Consignes de l'exercice: Reprenez le texte sur la responsabilité de l'avocat en matière de saisie immobilière et prolongez-le à partir de sa dernière phrase.

##### Texte à lire #####

Dans le cadre d’une procédure de saisie immobilière, un débiteur saisi reproche à son conseil de ne pas

Responsabilité de l’avocat, saisie immobilière et délais de prescription

Il convient de s’intéresser à un arrêt qui a été rendu par la Cour de cassation ce 28 février 2024 et qui vient aborder la question spécifique de l’action en responsabilité professionnelle de l’avocat enclenché par un ancien client,

 

Quels sont les faits ?

 

Dans cette affaire, le débiteur saisit avait imaginé envisager la responsabilité de son avocat au motif pris que celui-ci l’avait mal conseillé dans le cadre de la procédure de saisie immobilière et avait omis de lui indiquer que celui-ci ne pouvait envisager une vente amiable en suite de l’assignation à comparaitre devant le Juge de l’orientation, reprochant notamment à l’avocat de ne pas lui avoir indiqué qu’il avait la faculté de vendre à l’amiable son bien nonobstant les contestations qu’il avait formalisé et nonobstant le risque qu’il avait de voir son bien vendu aux enchères.

 

Pour autant, la question se posait également et surtout de savoir si oui ou non le débiteur saisi était encore dans les délais pour engager une action en responsabilité contre son avocat.

##### Lignes affichées #####

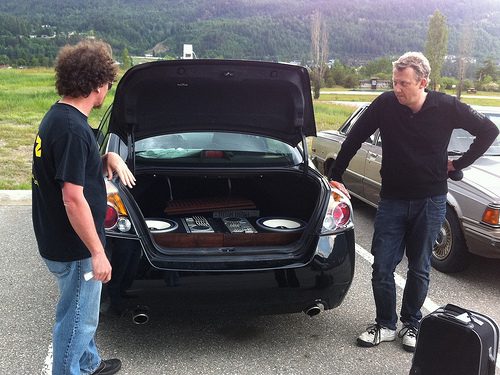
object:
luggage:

#####
##### Lignes affichées #####

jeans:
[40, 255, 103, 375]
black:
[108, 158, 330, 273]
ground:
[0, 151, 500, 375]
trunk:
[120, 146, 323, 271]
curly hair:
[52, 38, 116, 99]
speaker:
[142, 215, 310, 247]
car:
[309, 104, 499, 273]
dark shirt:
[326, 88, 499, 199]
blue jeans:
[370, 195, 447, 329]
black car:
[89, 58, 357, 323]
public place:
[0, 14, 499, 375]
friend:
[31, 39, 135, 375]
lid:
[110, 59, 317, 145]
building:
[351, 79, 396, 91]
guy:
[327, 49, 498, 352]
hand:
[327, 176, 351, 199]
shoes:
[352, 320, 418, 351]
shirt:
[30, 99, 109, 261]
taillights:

#####
##### Lignes affichées #####

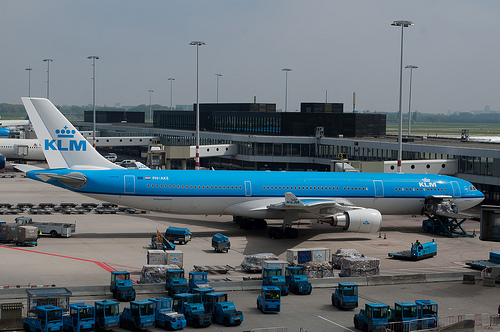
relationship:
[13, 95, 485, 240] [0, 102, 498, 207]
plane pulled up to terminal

#####

Réponse au problème:
 

Quels délais pour engager une action en responsabilité contre son avocat ? 

 

Ainsi, selon l’arrêt attaqué de la Cour d’appel de Nîmes du 30 juin 2022, un jugement du 20 novembre 2014 avait validé la saisie immobilière pratiquée sur l’immeuble appartenant à Monsieur L en Corse, représenté devant le Juge de l’exécution par Maître L, avocat.

 

Le 07 février 2015, après avoir confié à l’avocat la mission d’interjeter appel de ce jugement, les consorts L ont confié leur dossier à un autre avocat.

 

Par arrêt de la Cour d’appel en date du 13 janvier 2016, la Cour a confirmé le jugement et a notamment déclaré les consorts L irrecevable en leur demande de conversion à vente amiable formée pour la première fois en cause d’appel.

 

Animé par le besoin de chercher un responsable à part eux dans le cadre de la déconfiture financière qu’ils rencontraient, ces derniers ont décidés d’assigner le 10 juin 2020 leur avocat en responsabilité et indemnisation de leur préjudice.

 

Préjudice, à bien y comprendre qui découlerait de l’impossibilité qu’ils avaient eu, après coup, et après audience d’orientation, de vendre le bien à l’amiable. 

 

Une responsabilité liée à l’impossibilité de vendre leur maison à l’amiable ?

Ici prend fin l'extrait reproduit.